Aprovecho este hilo para platicarles lo siguiente.

A mi me esta pasando exactamente lo mismo, luego de quitar kde-3.5.10 para instalar kde-4.3.X.

Esta instaldo gcc-4.3.2 (creo) pero me da la impresion que no encuentra la ruta a gcc y por tal razon cualquier programa que decee compilar no es posible hacerlo.

Alguna idea ?

----------

## pelelademadera

a ver si puedo ayudar. yo tengo gcc 4.4.2 y estos son mis ficheros en /etc/env.d, creo que ahi esta el problema

 /etc/env.d/gcc/x86_64-pc-linux-gnu-4.4.2

 *Quote:*   

> LDPATH="/usr/lib/gcc/x86_64-pc-linux-gnu/4.4.2:/usr/lib/gcc/x86_64-pc-linux-gnu/4.4.2/32"

# # # # #

- _TAREAS REQUERIDAS_
#1 En el hilo sobre gcc, explique en una a tres oraciones por qué quien escribe el primer mensaje no logra compilar ningún programa.
#2 Prosiga el hilo sobre gcc a partir de su última línea.

Registros listados en un conjunto de datos:

# # # # #

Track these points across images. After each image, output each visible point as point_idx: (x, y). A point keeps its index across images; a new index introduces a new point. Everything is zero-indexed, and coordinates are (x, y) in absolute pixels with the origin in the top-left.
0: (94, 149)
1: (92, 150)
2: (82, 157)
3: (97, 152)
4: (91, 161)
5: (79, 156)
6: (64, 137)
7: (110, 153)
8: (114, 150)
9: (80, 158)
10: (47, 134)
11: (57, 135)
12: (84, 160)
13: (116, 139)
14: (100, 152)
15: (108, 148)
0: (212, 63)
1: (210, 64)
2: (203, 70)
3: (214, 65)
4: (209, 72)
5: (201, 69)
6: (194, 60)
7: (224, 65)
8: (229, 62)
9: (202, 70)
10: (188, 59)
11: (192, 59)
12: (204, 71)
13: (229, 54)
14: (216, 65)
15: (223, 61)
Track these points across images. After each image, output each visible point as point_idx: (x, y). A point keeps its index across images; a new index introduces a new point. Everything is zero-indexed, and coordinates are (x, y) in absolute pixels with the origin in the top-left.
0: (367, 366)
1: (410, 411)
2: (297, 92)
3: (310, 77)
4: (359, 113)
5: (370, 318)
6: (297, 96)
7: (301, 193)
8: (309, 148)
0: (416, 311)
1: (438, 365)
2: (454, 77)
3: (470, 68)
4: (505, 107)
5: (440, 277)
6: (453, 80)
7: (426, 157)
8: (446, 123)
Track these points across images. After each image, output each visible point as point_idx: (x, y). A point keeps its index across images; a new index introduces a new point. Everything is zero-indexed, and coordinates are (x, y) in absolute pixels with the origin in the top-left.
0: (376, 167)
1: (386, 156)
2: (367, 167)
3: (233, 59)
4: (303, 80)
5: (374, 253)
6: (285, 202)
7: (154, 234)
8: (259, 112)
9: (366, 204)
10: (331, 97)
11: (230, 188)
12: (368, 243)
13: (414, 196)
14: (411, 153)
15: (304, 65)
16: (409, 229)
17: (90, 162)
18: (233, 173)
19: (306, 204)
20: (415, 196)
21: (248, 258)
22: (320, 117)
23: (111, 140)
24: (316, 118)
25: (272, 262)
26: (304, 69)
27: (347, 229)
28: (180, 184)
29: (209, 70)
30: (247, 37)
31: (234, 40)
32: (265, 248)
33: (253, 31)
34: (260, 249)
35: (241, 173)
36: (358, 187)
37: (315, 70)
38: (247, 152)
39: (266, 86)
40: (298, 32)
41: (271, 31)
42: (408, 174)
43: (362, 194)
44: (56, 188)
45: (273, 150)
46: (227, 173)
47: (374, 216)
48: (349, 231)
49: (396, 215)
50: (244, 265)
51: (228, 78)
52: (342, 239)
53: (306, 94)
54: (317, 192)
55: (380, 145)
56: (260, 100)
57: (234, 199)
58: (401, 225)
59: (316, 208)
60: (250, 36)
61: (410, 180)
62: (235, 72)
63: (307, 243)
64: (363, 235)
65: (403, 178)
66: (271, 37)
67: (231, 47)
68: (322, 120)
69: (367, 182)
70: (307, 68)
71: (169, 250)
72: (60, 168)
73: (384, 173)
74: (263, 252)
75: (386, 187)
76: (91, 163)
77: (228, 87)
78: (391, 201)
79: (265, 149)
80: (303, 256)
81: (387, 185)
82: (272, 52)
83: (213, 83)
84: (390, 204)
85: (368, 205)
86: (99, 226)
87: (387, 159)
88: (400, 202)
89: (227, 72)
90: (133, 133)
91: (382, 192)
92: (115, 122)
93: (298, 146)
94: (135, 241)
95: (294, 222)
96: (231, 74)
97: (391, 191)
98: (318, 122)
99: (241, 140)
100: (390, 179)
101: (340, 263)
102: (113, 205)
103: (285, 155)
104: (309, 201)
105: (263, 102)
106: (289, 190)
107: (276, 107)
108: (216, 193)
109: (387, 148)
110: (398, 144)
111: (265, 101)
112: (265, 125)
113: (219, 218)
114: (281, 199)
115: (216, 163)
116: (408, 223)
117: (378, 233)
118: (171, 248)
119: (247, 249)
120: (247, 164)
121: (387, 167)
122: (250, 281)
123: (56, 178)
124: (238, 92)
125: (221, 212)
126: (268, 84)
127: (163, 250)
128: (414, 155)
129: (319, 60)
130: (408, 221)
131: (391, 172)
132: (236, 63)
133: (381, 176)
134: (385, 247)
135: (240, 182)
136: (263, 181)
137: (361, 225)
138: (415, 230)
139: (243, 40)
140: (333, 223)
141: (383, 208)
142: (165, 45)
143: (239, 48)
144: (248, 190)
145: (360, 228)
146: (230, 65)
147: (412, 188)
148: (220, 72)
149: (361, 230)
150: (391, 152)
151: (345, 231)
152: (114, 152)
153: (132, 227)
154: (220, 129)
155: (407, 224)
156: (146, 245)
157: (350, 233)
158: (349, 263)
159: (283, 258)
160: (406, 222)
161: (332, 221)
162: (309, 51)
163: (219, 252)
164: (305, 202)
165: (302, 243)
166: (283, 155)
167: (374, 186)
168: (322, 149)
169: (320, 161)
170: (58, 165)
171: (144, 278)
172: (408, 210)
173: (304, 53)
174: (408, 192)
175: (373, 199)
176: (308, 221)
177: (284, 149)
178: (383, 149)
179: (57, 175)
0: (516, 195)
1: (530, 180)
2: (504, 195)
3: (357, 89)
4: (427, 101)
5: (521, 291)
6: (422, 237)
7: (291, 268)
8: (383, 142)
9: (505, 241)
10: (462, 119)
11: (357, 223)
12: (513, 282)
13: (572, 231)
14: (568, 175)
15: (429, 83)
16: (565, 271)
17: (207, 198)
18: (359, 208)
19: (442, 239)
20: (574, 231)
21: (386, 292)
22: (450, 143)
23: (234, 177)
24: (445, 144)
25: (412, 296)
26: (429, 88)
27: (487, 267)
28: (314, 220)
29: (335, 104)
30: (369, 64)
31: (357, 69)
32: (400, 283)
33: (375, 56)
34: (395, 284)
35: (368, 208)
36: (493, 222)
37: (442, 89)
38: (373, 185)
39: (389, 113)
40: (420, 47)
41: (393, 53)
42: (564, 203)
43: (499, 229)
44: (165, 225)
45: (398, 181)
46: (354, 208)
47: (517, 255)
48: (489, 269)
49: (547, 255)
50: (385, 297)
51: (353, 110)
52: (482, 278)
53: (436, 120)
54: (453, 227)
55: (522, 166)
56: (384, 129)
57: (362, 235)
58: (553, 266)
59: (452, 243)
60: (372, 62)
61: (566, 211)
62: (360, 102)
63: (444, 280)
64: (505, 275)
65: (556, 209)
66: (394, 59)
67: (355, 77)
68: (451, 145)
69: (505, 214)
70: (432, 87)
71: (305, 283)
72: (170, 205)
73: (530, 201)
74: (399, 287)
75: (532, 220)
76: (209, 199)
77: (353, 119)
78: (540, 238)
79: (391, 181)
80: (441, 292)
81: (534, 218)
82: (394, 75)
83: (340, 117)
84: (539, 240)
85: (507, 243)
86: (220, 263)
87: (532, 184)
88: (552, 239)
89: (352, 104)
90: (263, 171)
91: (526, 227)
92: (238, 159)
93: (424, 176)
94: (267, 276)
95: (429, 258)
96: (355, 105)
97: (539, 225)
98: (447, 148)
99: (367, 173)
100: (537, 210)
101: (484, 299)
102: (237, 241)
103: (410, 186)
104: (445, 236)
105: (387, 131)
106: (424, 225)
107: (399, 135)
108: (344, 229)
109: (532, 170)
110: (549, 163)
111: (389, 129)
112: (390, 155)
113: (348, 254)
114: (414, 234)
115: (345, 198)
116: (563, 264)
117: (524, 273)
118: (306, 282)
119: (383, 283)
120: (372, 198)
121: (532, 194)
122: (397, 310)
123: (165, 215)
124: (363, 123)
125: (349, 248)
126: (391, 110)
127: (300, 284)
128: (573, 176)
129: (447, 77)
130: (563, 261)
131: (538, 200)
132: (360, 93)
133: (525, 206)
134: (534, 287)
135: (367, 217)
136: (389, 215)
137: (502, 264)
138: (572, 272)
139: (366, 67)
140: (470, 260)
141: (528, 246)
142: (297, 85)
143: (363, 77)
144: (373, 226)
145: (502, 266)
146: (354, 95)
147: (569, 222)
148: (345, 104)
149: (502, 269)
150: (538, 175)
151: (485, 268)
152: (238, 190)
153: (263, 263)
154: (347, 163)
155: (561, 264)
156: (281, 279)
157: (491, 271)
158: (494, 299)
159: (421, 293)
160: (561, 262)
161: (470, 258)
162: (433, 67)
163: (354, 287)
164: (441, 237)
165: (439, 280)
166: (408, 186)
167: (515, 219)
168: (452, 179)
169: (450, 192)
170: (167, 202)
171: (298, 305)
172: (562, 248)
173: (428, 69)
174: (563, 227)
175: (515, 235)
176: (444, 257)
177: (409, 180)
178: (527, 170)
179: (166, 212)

# # # # #

- _RESPUESTAS_
#1 Tiene instalado gcc-4.3.2 (según cree), pero le da la impresión de que no se encuentra la ruta a gcc. Por esa razón no puede compilar ningún programa. El problema empezó después de quitar kde-3.5.10 para instalar kde-4.3.X.

#2
> 
> MANPATH="/usr/share/gcc-data/x86_64-pc-linux-gnu/4.4.2/man"
> 
> INFOPATH="/usr/share/gcc-data/x86_64-pc-linux-gnu/4.4.2/info"
> ...

 

/etc/env.d/gcc/config-x86_64-pc-linux-gnu

 *Quote:*   

> CURRENT=x86_64-pc-linux-gnu-4.4.2

 

/etc/env.d/05gcc-x86_64-pc-linux-gnu

 *Quote:*   

> MANPATH="/usr/share/gcc-data/x86_64-pc-linux-gnu/4.4.2/man"
> 
> INFOPATH="/usr/share/gcc-data/x86_64-pc-linux-gnu/4.4.2/info"
> 
> LDPATH="/usr/lib/gcc/x86_64-pc-linux-gnu/4.4.2:/usr/lib/gcc/x86_64-pc-linux-gnu/4.4.2/32"
> ...

 

/etc/env.d/gcc/.NATIVE

 *Quote:*   

> LDPATH="/usr/lib/gcc/x86_64-pc-linux-gnu/4.4.2:/usr/lib/gcc/x86_64-pc-linux-gnu/4.4.2/32"
> 
> MANPATH="/usr/share/gcc-data/x86_64-pc-linux-gnu/4.4.2/man"
> 
> INFOPATH="/usr/share/gcc-data/x86_64-pc-linux-gnu/4.4.2/info"
> ...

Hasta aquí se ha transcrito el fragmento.